The answer should consist of each line from the data below that includes "task".

·····

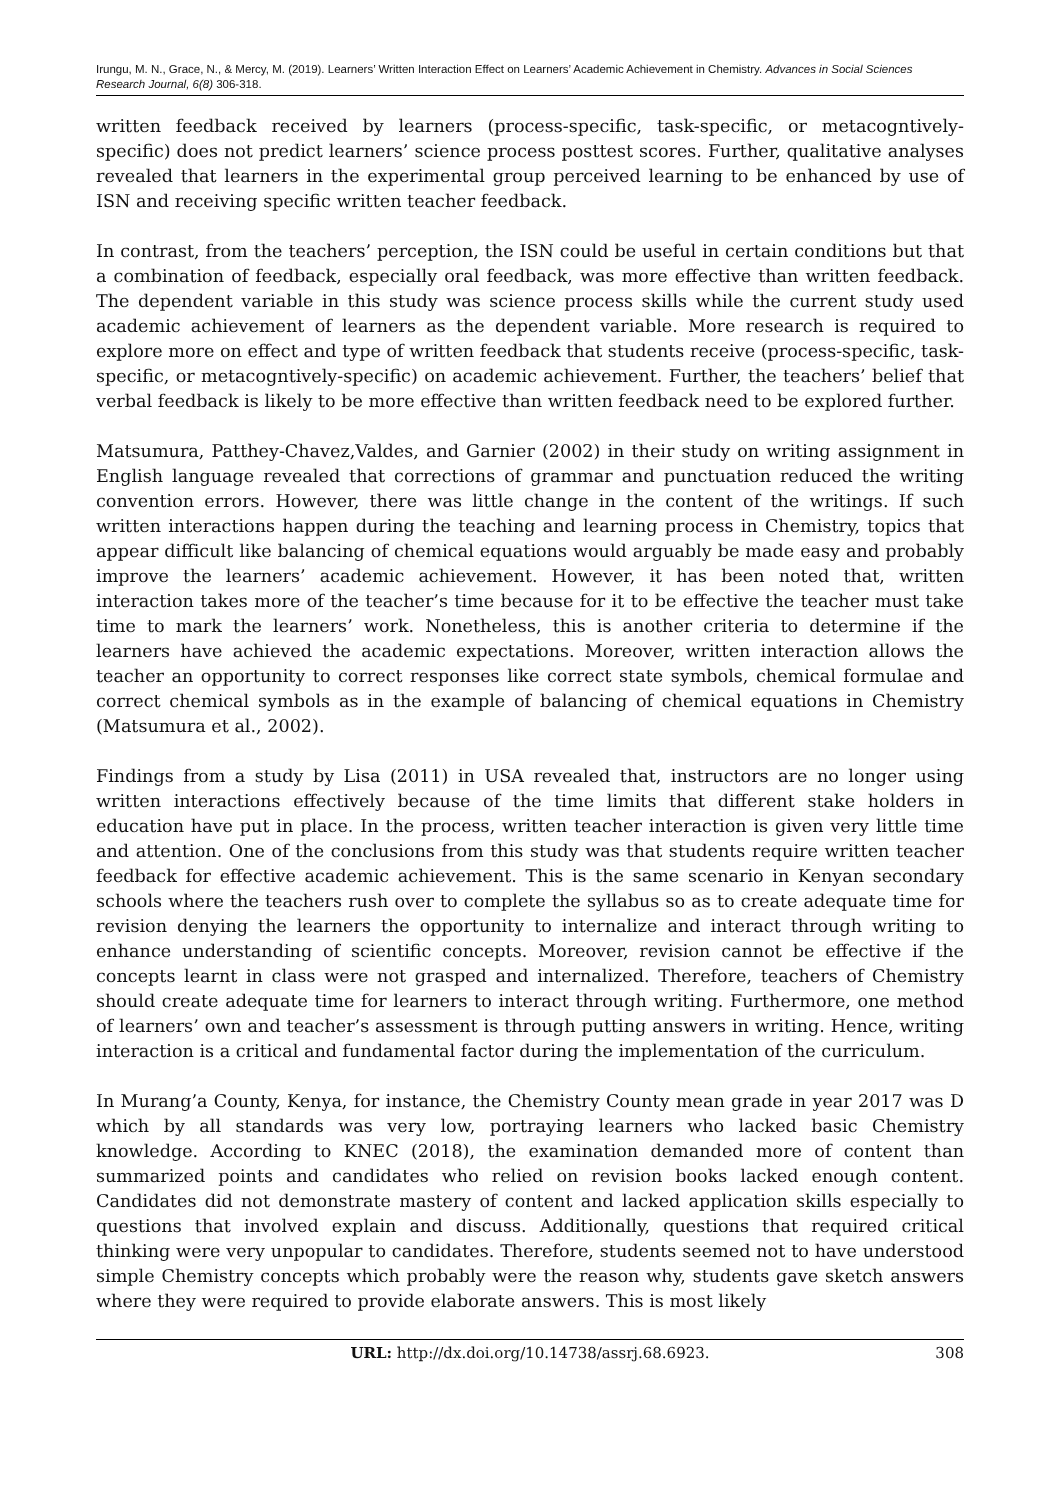Irungu, M. N., Grace, N., & Mercy, M. (2019). Learners’ Written Interaction Effect on Learners’ Academic Achievement in Chemistry. Advances in Social Sciences Research Journal, 6(8) 306-318.
written feedback received by learners (process-specific, task-specific, or metacogntively-specific) does not predict learners’ science process posttest scores. Further, qualitative analyses revealed that learners in the experimental group perceived learning to be enhanced by use of ISN and receiving specific written teacher feedback.
In contrast, from the teachers’ perception, the ISN could be useful in certain conditions but that a combination of feedback, especially oral feedback, was more effective than written feedback. The dependent variable in this study was science process skills while the current study used academic achievement of learners as the dependent variable. More research is required to explore more on effect and type of written feedback that students receive (process-specific, task-specific, or metacogntively-specific) on academic achievement. Further, the teachers’ belief that verbal feedback is likely to be more effective than written feedback need to be explored further.
Matsumura, Patthey-Chavez,Valdes, and Garnier (2002) in their study on writing assignment in English language revealed that corrections of grammar and punctuation reduced the writing convention errors. However, there was little change in the content of the writings. If such written interactions happen during the teaching and learning process in Chemistry, topics that appear difficult like balancing of chemical equations would arguably be made easy and probably improve the learners’ academic achievement. However, it has been noted that, written interaction takes more of the teacher’s time because for it to be effective the teacher must take time to mark the learners’ work. Nonetheless, this is another criteria to determine if the learners have achieved the academic expectations. Moreover, written interaction allows the teacher an opportunity to correct responses like correct state symbols, chemical formulae and correct chemical symbols as in the example of balancing of chemical equations in Chemistry (Matsumura et al., 2002).
Findings from a study by Lisa (2011) in USA revealed that, instructors are no longer using written interactions effectively because of the time limits that different stake holders in education have put in place. In the process, written teacher interaction is given very little time and attention. One of the conclusions from this study was that students require written teacher feedback for effective academic achievement. This is the same scenario in Kenyan secondary schools where the teachers rush over to complete the syllabus so as to create adequate time for revision denying the learners the opportunity to internalize and interact through writing to enhance understanding of scientific concepts. Moreover, revision cannot be effective if the concepts learnt in class were not grasped and internalized. Therefore, teachers of Chemistry should create adequate time for learners to interact through writing. Furthermore, one method of learners’ own and teacher’s assessment is through putting answers in writing. Hence, writing interaction is a critical and fundamental factor during the implementation of the curriculum.
In Murang’a County, Kenya, for instance, the Chemistry County mean grade in year 2017 was D which by all standards was very low, portraying learners who lacked basic Chemistry knowledge. According to KNEC (2018), the examination demanded more of content than summarized points and candidates who relied on revision books lacked enough content. Candidates did not demonstrate mastery of content and lacked application skills especially to questions that involved explain and discuss. Additionally, questions that required critical thinking were very unpopular to candidates. Therefore, students seemed not to have understood simple Chemistry concepts which probably were the reason why, students gave sketch answers where they were required to provide elaborate answers. This is most likely
URL: http://dx.doi.org/10.14738/assrj.68.6923. 308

·····

→ PROBLEM SOLUTION
written feedback received by learners (process-specific, task-specific, or metacogntively-specific) does not predict learners’ science process posttest scores. Further, qualitative analyses revealed that learners in the experimental group perceived learning to be enhanced by use of ISN and receiving specific written teacher feedback.
In contrast, from the teachers’ perception, the ISN could be useful in certain conditions but that a combination of feedback, especially oral feedback, was more effective than written feedback. The dependent variable in this study was science process skills while the current study used academic achievement of learners as the dependent variable. More research is required to explore more on effect and type of written feedback that students receive (process-specific, task-specific, or metacogntively-specific) on academic achievement. Further, the teachers’ belief that verbal feedback is likely to be more effective than written feedback need to be explored further.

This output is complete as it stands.